Investigatory and Custodial Questioning (Part 4)

by | Nov 28, 2021 | Blog, Criminal Law, Monmouth County, New Jersey, Ocean County

The New Jersey Supreme Court continued in relevant part: Pursuant to the facts of this case, a reasonable 17-year-old in defendant’s position would have believed he was in custody and not free to leave, so Miranda warnings were required. It was harmful error to admit his statement at trial. The privilege against self-incrimination is one of the most important protections of the criminal law. Individuals who are “subjected to police interrogation while in custody or otherwise deprived of their freedom of action in any significant way” must be advised of certain rights so as to not offend the right against self-incrimination. Miranda, 384 U.S. at 477-79. Once advised of their Miranda rights, defendants may knowingly and intelligently waive those rights and make a statement or answer law enforcement’s questions. Id. at 479.

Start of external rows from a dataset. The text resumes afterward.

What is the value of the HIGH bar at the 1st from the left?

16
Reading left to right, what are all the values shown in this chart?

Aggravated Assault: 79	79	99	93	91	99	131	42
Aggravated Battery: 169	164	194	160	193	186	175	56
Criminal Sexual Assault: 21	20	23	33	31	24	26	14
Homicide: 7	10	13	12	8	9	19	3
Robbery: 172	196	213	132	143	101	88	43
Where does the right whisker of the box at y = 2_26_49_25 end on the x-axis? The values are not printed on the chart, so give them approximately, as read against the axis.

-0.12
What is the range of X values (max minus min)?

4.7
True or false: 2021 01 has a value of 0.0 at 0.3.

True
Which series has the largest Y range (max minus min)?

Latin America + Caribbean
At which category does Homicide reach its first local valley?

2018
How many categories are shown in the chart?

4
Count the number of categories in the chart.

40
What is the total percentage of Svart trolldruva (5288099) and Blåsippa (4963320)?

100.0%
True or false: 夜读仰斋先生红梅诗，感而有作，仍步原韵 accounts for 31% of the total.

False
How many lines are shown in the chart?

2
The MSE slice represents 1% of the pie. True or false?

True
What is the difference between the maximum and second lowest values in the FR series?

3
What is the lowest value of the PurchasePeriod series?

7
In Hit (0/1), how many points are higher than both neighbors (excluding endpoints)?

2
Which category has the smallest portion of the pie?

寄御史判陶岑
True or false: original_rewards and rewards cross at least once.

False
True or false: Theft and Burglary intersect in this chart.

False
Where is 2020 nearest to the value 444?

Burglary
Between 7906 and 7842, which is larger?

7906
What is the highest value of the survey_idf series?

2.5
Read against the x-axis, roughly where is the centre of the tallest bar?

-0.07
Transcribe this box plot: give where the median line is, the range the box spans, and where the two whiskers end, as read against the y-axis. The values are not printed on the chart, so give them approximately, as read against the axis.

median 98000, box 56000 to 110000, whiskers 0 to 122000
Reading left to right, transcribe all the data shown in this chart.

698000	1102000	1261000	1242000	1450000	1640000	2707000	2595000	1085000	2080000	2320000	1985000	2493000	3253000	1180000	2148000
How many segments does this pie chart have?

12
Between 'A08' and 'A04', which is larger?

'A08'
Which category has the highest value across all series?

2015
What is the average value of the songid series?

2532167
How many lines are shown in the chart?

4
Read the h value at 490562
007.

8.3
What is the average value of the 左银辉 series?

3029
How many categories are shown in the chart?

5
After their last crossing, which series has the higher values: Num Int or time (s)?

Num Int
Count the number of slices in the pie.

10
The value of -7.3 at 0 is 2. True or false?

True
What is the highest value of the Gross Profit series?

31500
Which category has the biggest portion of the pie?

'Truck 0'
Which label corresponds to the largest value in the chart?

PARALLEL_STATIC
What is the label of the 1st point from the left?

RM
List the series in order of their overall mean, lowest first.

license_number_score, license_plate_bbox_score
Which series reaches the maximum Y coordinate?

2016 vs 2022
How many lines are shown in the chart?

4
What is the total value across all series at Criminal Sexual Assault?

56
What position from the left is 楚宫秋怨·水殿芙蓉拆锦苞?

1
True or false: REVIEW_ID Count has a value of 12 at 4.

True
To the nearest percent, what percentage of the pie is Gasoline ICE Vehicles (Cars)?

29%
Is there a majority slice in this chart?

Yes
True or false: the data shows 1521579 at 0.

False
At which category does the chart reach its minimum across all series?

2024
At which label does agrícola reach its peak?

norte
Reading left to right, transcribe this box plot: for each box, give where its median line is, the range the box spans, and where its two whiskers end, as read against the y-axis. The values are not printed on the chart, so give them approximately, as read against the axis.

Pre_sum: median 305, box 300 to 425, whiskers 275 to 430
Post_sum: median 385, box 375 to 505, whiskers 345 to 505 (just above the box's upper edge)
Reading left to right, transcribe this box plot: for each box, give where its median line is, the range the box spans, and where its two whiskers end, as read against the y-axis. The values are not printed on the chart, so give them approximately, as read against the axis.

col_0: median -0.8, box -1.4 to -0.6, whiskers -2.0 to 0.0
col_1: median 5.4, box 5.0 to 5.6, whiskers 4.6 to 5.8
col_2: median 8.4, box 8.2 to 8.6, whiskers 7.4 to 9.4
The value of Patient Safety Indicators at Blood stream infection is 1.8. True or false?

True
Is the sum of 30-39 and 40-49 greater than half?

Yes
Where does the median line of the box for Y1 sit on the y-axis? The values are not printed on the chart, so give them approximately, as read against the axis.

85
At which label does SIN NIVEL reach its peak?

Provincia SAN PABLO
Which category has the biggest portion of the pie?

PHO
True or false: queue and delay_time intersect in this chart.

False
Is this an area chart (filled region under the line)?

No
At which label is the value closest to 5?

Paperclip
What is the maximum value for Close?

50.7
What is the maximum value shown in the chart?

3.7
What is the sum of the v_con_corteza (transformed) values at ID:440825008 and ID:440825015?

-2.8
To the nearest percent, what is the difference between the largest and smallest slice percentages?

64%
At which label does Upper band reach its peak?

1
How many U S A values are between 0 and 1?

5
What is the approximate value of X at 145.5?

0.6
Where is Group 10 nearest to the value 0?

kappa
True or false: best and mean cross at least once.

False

If Miranda warnings are required but not given, the unwarned statements must be suppressed. Miranda is triggered only when a person is in custody and subject to questioning by law enforcement. Whether an individual is “in custody” for purposes of administering Miranda warnings is a fact-sensitive inquiry. The inquiry is an objective one, determined by how a reasonable person in the suspect’s position would have understood his situation. Juveniles are afforded the same protections of the privilege against self-incrimination as adults.

The trial court focused almost exclusively on what occurred during the interview. The Court’s analysis, however, ends at the moment defendant was placed in the back of a patrol car and transported to the Newark PD, having been told that he could not leave the hospital with his parents. At that moment, looking objectively at the totality of the circumstances, it is difficult to conceive that any reasonable 17-year-old in defendant’s position would have felt free to leave; nor did any subsequent events do anything to lessen that impression.

If this case is re-tried, an interesting issue will concern whether the physical evidence obtained was derived from the Miranda violation. If so, it will be subject to suppression.